═════ The input ═════

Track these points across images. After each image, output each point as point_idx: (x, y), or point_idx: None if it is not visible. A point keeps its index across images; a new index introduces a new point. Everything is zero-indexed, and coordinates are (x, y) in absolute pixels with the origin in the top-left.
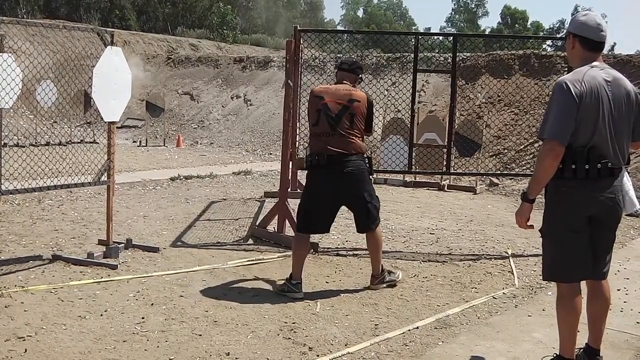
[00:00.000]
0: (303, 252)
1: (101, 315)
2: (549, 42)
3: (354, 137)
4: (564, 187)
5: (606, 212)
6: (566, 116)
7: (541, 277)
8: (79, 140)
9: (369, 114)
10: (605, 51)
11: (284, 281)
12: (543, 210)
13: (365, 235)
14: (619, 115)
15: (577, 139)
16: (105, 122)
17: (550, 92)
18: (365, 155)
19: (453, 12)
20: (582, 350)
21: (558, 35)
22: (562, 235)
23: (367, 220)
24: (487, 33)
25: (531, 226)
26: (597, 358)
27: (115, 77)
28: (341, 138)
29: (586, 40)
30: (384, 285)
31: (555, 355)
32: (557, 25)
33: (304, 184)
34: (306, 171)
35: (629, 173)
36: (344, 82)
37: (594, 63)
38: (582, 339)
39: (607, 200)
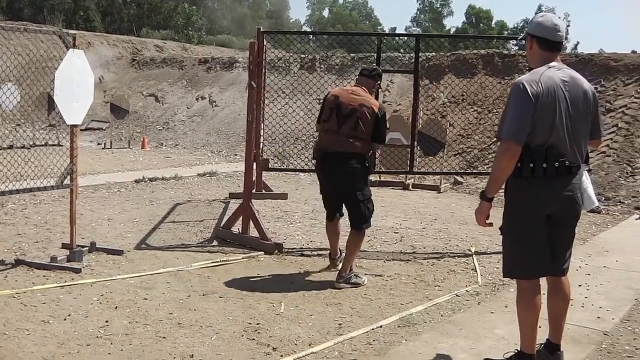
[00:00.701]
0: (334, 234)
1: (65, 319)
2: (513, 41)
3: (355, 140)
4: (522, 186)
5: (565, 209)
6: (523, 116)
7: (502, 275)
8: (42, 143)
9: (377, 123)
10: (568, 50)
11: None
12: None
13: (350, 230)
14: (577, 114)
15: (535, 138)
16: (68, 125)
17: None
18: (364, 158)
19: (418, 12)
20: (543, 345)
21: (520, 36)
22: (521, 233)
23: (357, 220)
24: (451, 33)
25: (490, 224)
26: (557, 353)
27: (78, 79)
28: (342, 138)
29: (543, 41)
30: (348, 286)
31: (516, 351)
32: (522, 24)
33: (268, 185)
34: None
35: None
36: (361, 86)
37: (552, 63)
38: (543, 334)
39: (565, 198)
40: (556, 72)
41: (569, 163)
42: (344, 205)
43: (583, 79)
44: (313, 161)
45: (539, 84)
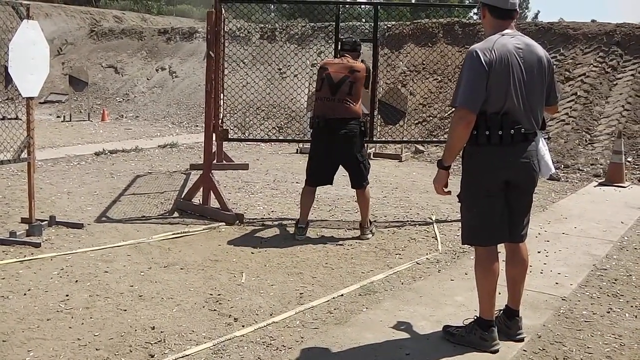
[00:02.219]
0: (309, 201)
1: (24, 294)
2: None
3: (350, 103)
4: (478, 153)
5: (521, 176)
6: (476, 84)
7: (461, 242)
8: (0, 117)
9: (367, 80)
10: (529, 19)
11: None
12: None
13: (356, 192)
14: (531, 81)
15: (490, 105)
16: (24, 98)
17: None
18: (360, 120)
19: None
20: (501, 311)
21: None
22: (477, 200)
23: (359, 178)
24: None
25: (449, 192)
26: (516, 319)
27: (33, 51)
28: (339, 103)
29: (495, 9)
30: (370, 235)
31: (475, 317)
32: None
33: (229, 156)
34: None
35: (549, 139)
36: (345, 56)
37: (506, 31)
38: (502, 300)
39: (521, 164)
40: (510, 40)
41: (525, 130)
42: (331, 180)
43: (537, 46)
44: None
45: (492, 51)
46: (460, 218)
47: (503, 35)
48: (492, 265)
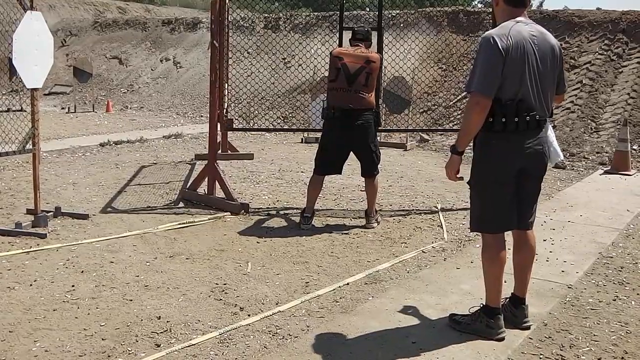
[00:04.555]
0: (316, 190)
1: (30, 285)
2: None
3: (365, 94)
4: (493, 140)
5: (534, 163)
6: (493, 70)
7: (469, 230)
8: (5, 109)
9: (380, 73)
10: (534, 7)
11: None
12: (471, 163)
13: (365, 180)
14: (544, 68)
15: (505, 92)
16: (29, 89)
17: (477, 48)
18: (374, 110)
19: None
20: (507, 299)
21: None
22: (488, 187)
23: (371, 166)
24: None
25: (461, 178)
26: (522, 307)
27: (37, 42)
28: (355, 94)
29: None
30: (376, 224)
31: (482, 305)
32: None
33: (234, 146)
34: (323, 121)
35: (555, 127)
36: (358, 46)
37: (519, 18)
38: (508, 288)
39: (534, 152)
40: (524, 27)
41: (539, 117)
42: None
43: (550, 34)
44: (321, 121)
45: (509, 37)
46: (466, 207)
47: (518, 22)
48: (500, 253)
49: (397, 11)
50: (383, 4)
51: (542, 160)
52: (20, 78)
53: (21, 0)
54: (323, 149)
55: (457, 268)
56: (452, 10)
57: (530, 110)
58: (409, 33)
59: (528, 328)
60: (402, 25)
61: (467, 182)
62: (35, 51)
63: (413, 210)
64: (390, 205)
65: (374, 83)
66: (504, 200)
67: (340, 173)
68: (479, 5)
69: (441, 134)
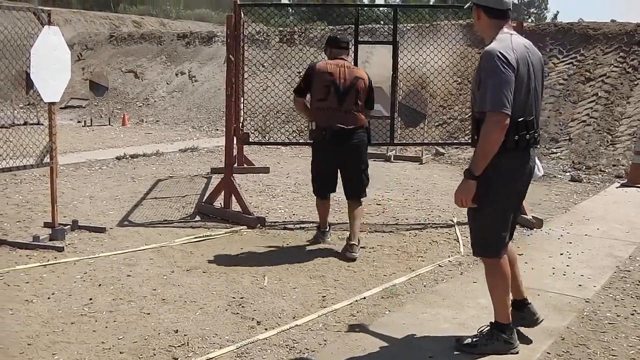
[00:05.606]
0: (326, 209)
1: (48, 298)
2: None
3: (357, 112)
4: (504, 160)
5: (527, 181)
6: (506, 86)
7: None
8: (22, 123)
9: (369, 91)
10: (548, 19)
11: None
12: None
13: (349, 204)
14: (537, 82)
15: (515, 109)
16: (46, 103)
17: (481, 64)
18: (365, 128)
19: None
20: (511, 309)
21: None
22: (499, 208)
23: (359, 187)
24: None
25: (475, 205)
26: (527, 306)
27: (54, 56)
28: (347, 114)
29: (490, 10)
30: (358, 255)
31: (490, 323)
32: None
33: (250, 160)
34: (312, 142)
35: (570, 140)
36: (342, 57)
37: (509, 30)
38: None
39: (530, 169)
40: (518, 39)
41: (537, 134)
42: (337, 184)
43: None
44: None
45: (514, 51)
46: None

═════

* Task goal: The entries above need to be printed again exactly; please exclude all pictures.

* Reply:
Track these points across images. After each image, output each point as point_idx: (x, y), or point_idx: None if it is not visible. A point keeps its index across images; a new index introduces a new point. Everything is zero-indexed, and coordinates are (x, y) in absolute pixels with the origin in the top-left.
[00:00.000]
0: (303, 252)
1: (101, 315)
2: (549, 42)
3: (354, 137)
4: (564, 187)
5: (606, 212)
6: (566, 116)
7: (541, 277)
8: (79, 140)
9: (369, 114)
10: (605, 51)
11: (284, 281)
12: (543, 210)
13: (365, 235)
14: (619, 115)
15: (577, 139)
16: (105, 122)
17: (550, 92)
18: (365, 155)
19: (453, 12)
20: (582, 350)
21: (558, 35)
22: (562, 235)
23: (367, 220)
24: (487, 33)
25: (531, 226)
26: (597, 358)
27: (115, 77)
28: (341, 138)
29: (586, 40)
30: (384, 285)
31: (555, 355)
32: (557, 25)
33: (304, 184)
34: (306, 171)
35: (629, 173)
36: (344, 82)
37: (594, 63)
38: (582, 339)
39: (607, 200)
[00:00.701]
0: (334, 234)
1: (65, 319)
2: (513, 41)
3: (355, 140)
4: (522, 186)
5: (565, 209)
6: (523, 116)
7: (502, 275)
8: (42, 143)
9: (377, 123)
10: (568, 50)
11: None
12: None
13: (350, 230)
14: (577, 114)
15: (535, 138)
16: (68, 125)
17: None
18: (364, 158)
19: (418, 12)
20: (543, 345)
21: (520, 36)
22: (521, 233)
23: (357, 220)
24: (451, 33)
25: (490, 224)
26: (557, 353)
27: (78, 79)
28: (342, 138)
29: (543, 41)
30: (348, 286)
31: (516, 351)
32: (522, 24)
33: (268, 185)
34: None
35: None
36: (361, 86)
37: (552, 63)
38: (543, 334)
39: (565, 198)
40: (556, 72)
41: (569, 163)
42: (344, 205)
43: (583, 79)
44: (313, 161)
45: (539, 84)
[00:02.219]
0: (309, 201)
1: (24, 294)
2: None
3: (350, 103)
4: (478, 153)
5: (521, 176)
6: (476, 84)
7: (461, 242)
8: (0, 117)
9: (367, 80)
10: (529, 19)
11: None
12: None
13: (356, 192)
14: (531, 81)
15: (490, 105)
16: (24, 98)
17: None
18: (360, 120)
19: None
20: (501, 311)
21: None
22: (477, 200)
23: (359, 178)
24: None
25: (449, 192)
26: (516, 319)
27: (33, 51)
28: (339, 103)
29: (495, 9)
30: (370, 235)
31: (475, 317)
32: None
33: (229, 156)
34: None
35: (549, 139)
36: (345, 56)
37: (506, 31)
38: (502, 300)
39: (521, 164)
40: (510, 40)
41: (525, 130)
42: (331, 180)
43: (537, 46)
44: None
45: (492, 51)
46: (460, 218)
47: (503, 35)
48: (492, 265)
[00:04.555]
0: (316, 190)
1: (30, 285)
2: None
3: (365, 94)
4: (493, 140)
5: (534, 163)
6: (493, 70)
7: (469, 230)
8: (5, 109)
9: (380, 73)
10: (534, 7)
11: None
12: (471, 163)
13: (365, 180)
14: (544, 68)
15: (505, 92)
16: (29, 89)
17: (477, 48)
18: (374, 110)
19: None
20: (507, 299)
21: None
22: (488, 187)
23: (371, 166)
24: None
25: (461, 178)
26: (522, 307)
27: (37, 42)
28: (355, 94)
29: None
30: (376, 224)
31: (482, 305)
32: None
33: (234, 146)
34: (323, 121)
35: (555, 127)
36: (358, 46)
37: (519, 18)
38: (508, 288)
39: (534, 152)
40: (524, 27)
41: (539, 117)
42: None
43: (550, 34)
44: (321, 121)
45: (509, 37)
46: (466, 207)
47: (518, 22)
48: (500, 253)
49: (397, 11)
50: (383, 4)
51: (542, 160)
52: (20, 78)
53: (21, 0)
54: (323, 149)
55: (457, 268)
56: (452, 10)
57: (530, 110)
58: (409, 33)
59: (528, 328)
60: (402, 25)
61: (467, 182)
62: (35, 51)
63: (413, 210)
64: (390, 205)
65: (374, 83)
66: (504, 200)
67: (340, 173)
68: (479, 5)
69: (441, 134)
[00:05.606]
0: (326, 209)
1: (48, 298)
2: None
3: (357, 112)
4: (504, 160)
5: (527, 181)
6: (506, 86)
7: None
8: (22, 123)
9: (369, 91)
10: (548, 19)
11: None
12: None
13: (349, 204)
14: (537, 82)
15: (515, 109)
16: (46, 103)
17: (481, 64)
18: (365, 128)
19: None
20: (511, 309)
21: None
22: (499, 208)
23: (359, 187)
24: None
25: (475, 205)
26: (527, 306)
27: (54, 56)
28: (347, 114)
29: (490, 10)
30: (358, 255)
31: (490, 323)
32: None
33: (250, 160)
34: (312, 142)
35: (570, 140)
36: (342, 57)
37: (509, 30)
38: None
39: (530, 169)
40: (518, 39)
41: (537, 134)
42: (337, 184)
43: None
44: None
45: (514, 51)
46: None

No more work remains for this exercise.